We can use it in creative ways to improve our work or develop valuable ideas, for instance:
- Generating test cases or test data, helping with test ideas.
- Assist you in drafting, and brainstorming.
- Avoiding blank page syndrome when creating SQL queries and trying to generate test ideas for a particular flow.
- Improving the way we communicate errors or results.
- Refactoring code or generating some base for what you are trying to implement.
So, can ChatGPT test better than us? It cannot, as mentioned by the CEO of OpenAI in this tweet:
“The biggest risk is people believing everything without checking. In my opinion, the human being will always need to supervise and validate what is done, which is a great opportunity for software testers,” said Fabián Baptista, co-founder, and CTO of Apptim.
“That is why it is increasingly important for testers to learn to program and understand how things work, as well as to understand these intelligent assistants so that they can help us do a better job,” he continued.

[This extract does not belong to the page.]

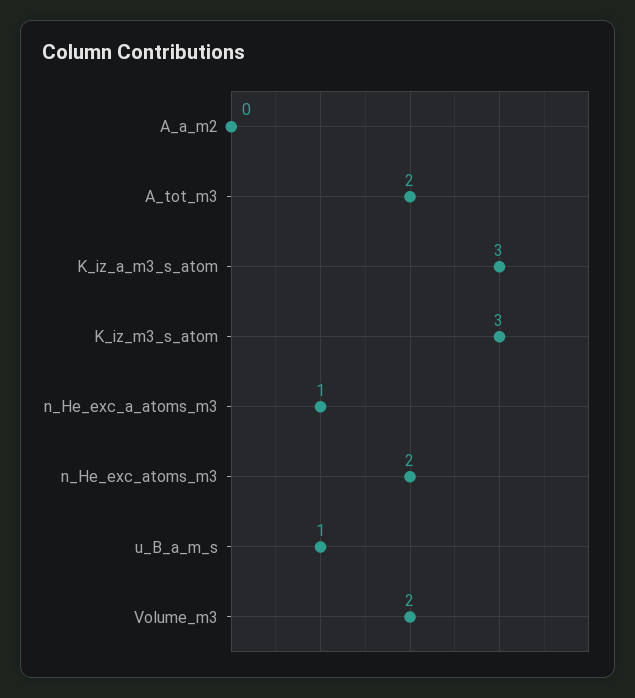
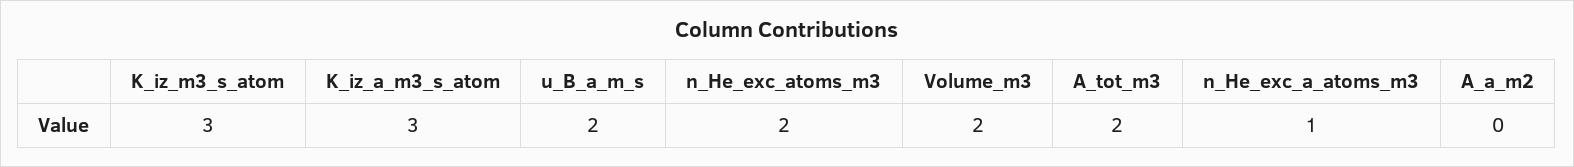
u_B_a_m_s: 1 -> 2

“It is an initial path in which we must pay close attention to the biases that can be generated. ChatGPT is a very powerful tool, and it’s crucial that we can use it with critical thinking,” highlighted Federico Toledo.
“The tool has many blind spots. Human and mature testing will continue to be necessary to consider accessibility, cybersecurity, different risk situations, and much more,” stressed Vera Babat, Chief Culture Officer of Abstracta.
Limitations
With greater adoption, ChatGPT is changing and evolving, but it still has some limitations. Its limitations are briefly listed below:
- Lack of domain expertise: Although ChatGPT can produce text that resembles human writing, it might need to catch up in some areas of specific domain knowledge or expertise compared to a human expert.
- Factual mistakes: Since ChatGPT was trained on a sizable amount of text data, it is possible that factual mistakes or misinformation in the training data ended up in the prototype.
- Code errors: Code generated by ChatGPT may not always function because it may not fully comprehend the task context or requirements. It may also be less optimized or contain errors. Before utilizing the generated code in any project, it is crucial to verify and test it deeply.
- Biases: The model may have picked up biases from a large amount of text data gathered from the internet it was trained on. As a result, offensive or discriminatory content can be generated.
- Limited Accountability: Because ChatGPT is a machine-learning model, it can be challenging to understand how it produces separate outputs. As a result, holding the model accountable for any errors or inaccuracies can be challenging.
- Limited Context Understanding: ChatGPT is trained to produce text based on input, but it may not fully comprehend the context or intent of that input. As a result, the input may become jumbled or misinterpreted, and the output might not be entirely accurate.
The organization that created ChatGPT, OpenAI, has been focusing on solutions to these problems. Always verify the GPT model’s data, especially when using them for essential tasks.
Conclusion
ChatGPT can produce effective, systematic test cases. The scenario can act as a good starting point for developing the actual scenarios, despite being fairly simple and only covering seen elements.
It requires a lot of tweaking before it actually integrates with our software.
It is unable to carry out the primary duty of a software tester, which is to execute the test.